Designed specifically for individuals with prediabetes, the program provides coaching to encourage weight loss, dietary improvements, and increased physical activity in a bid to help at-risk individuals avoid developing type 2 diabetes. The program will be delivered by community health workers and health professionals in various settings.

According to the rule, the MDPP includes 6 months of core sessions, followed by maintenance sessions for 6 months and through a second year. Participants must complete 16 sessions in the first 6 months based on the notion that the greatest weight loss is most likely to occur in this period. Additionally, beneficiaries should achieve a minimum weight loss of 5% in the first year to remain eligible for the second year of maintenance sessions. Crucially, reimbursements are tied to some extent to the weight loss achieved by beneficiaries.

Eligibility criteria for the program include enrollment in Medicare Part B, a BMI >25 kg/m2 (or >23 kg/m2 if Asian) at first attendance, an A1C of 5.7–6.4%, a fasting blood glucose value of 110–125 mg/dL or a 2-hour plasma glucose value of 140–199 mg/dL, no previous diagnosis of type 1 or type 2 diabetes (other than gestational diabetes), and no end-stage renal disease. Individuals are only eligible for this benefit once in their lifetime.

A detailed overview of performance reimbursements payments is available at http://bit.ly/2BtDOtM. Details relating to supplier enrollment and compliance are available at http://bit.ly/2DnYDUN.

ADA/EASD Joint Statement on CGM Technologies: Progress Still Needed

ADA and EASD have published a joint scientific statement on CGM systems (http://doi.org/chpd), with a particular focus on their clinical value and the ways in which health care professionals, manufacturers, regulators, and consumers might get the most from the technology. The panel makes a series of recommendations for improving the technology, which currently has relatively poor uptake and fractured development, despite holding great promise for diabetes management.

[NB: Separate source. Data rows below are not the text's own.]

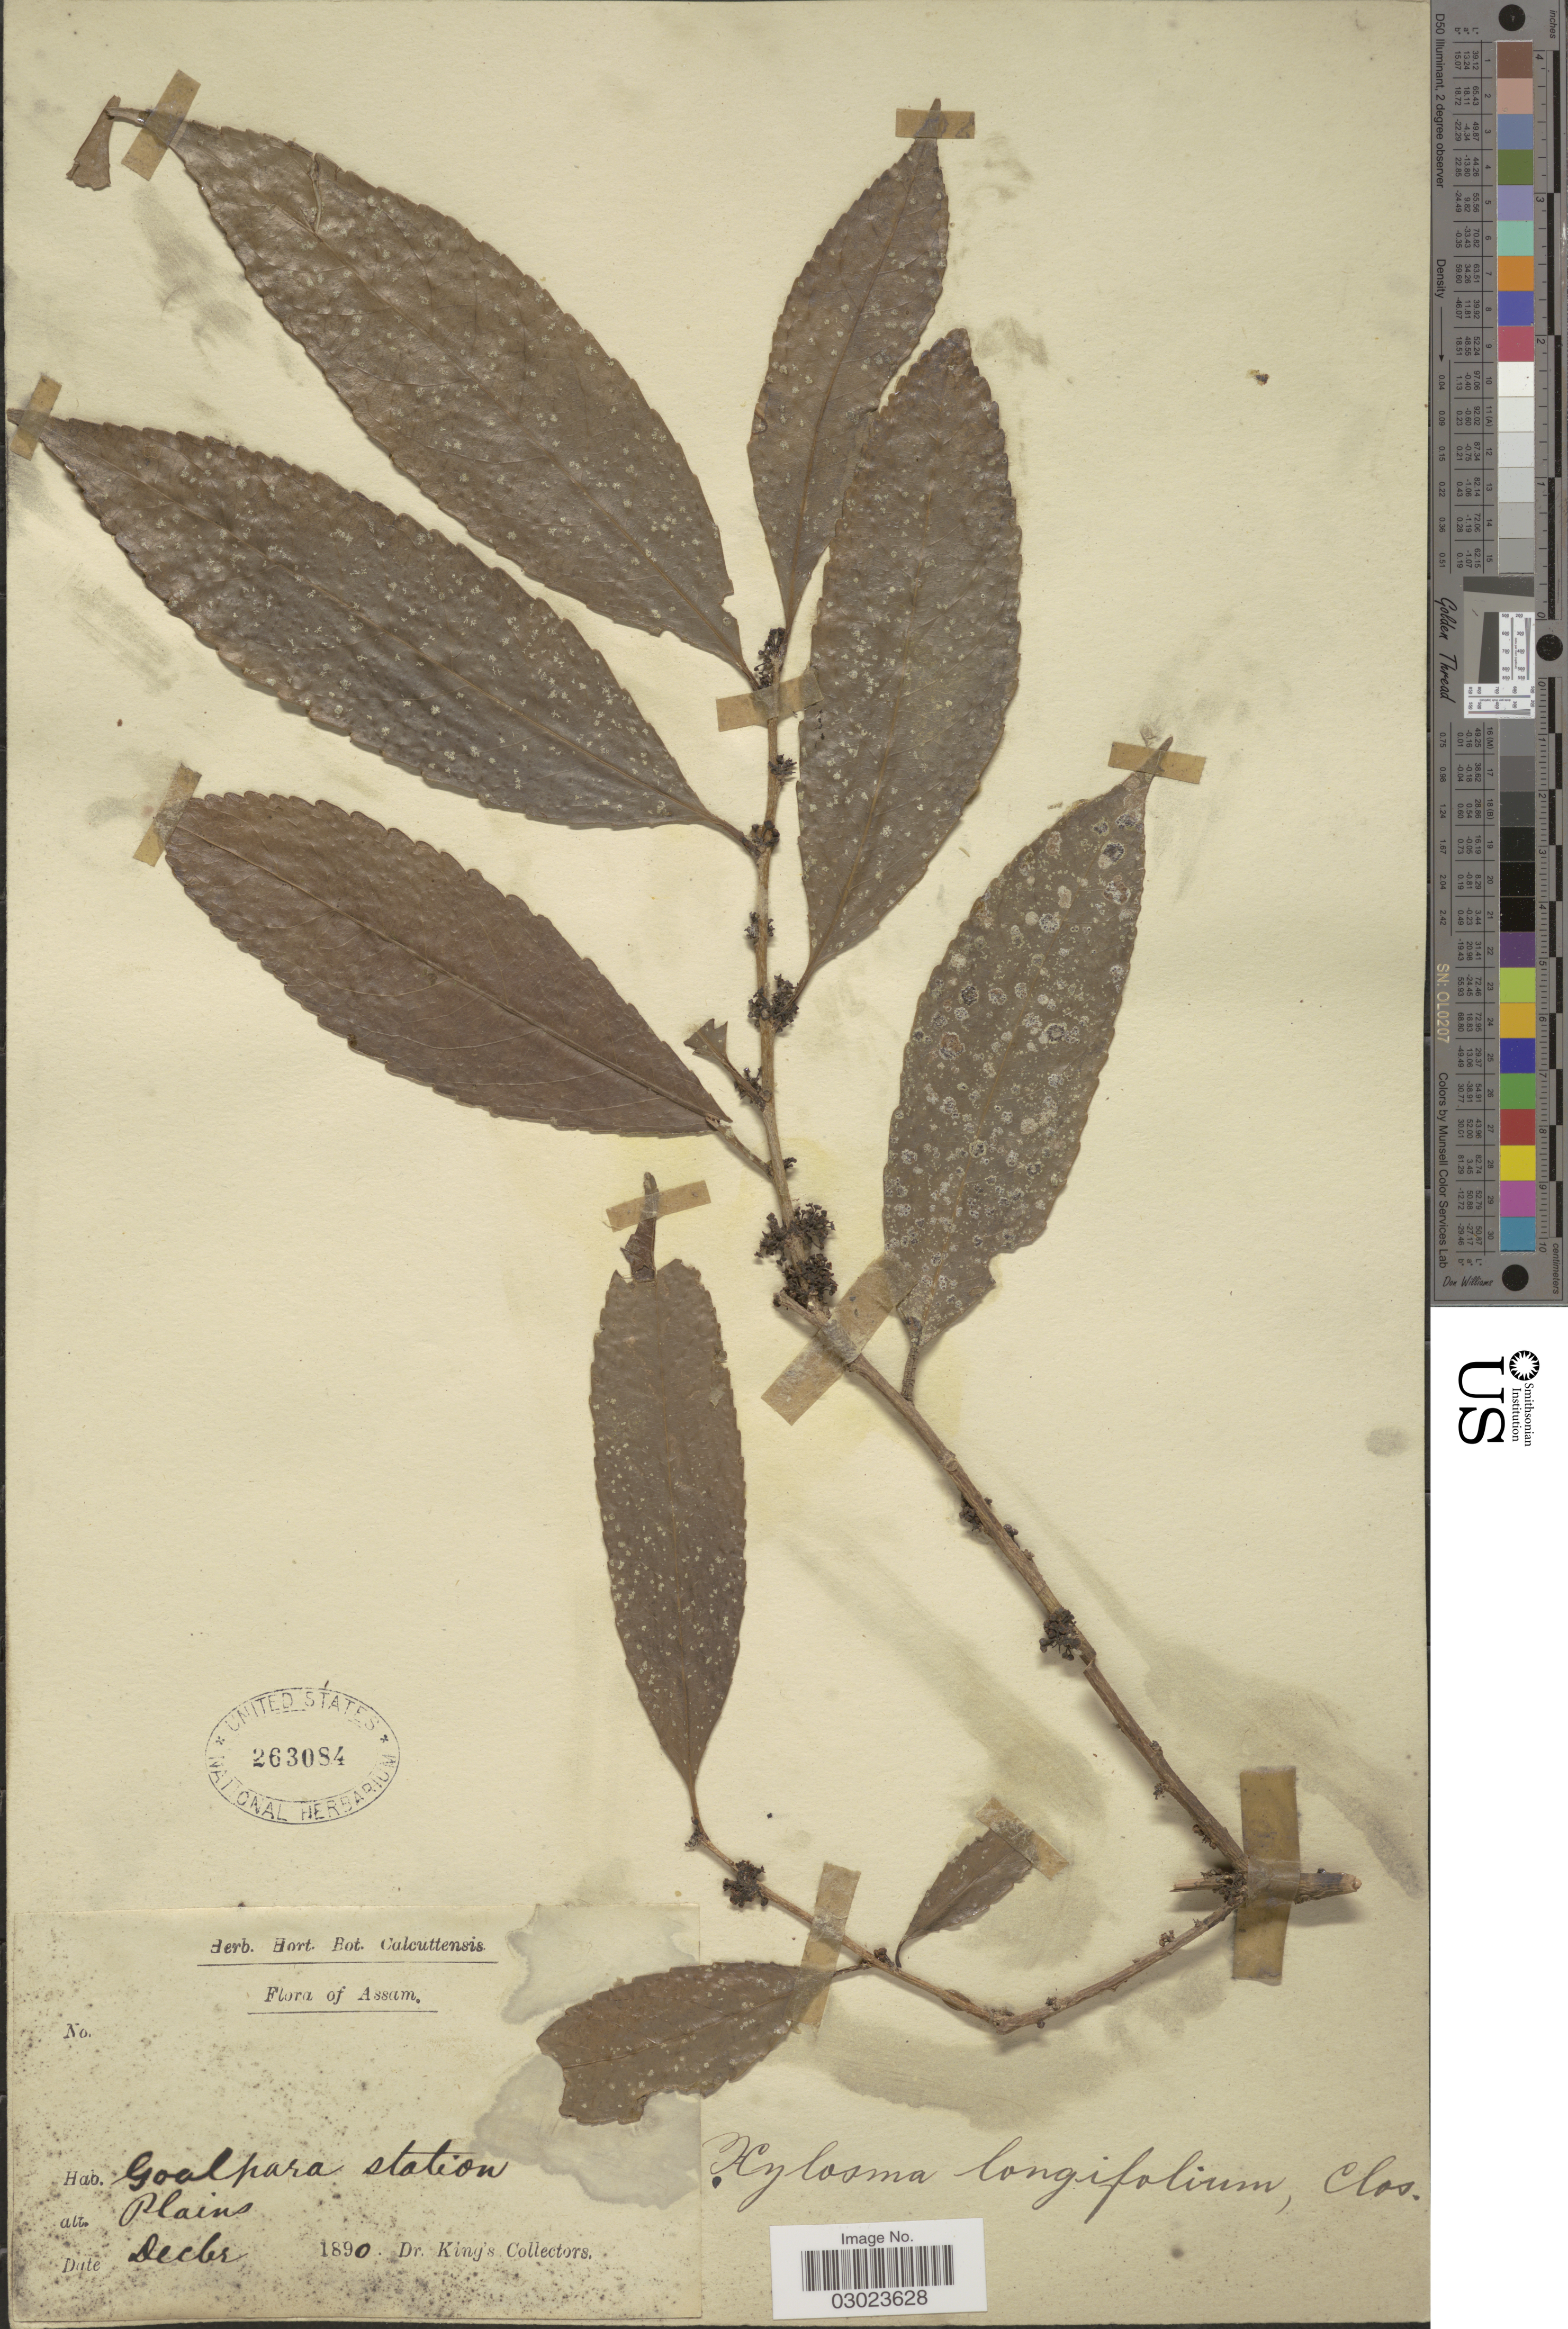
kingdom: Plantae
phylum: Tracheophyta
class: Magnoliopsida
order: Malpighiales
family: Salicaceae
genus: Xylosma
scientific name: Xylosma longifolia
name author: Clos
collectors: Dr. King's collector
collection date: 1890-12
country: India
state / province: Assam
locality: Goalpara station.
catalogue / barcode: US 263084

The authors summarize a series of studies relating to CGM, including growing evidence supporting the benefits of CGM in adults with type 1 diabetes and mixed results in children and adolescents. The authors noted that evidence in support of CGM for type 2 diabetes is limited, saying that, although clinical studies have moved the field forward somewhat, common design limitations are hindering progress. Even meta-analyses have reportedly come to mixed conclusions, likely because of nonstandardized reporting of clinical trial outcomes.

The authors go on to say that, despite clear progress in the design of CGM systems, numerous issues remain. Finding solutions will require a high level of cooperation among stakeholders and that better CGM education and training will be needed for both patients and health care providers. They also touch on the potential of remote data from CGM devices but caution on issues such as data privacy and cybersecurity.

“We envision an ongoing role of the ADA, EASD, and other professional medical associations in supporting the virtuous circle of CGM innovation, confirmation of value to users, increased utilization, and greater resources reinvested to support innovation,” the panel members write. “For this vision to be realized without further delay, we call upon regulators and manufacturing companies to work urgently with health professionals and people with diabetes to create an environment with much greater standardization of outcome measures, a high level of attention to safety, and full transparency of adverse event reporting.”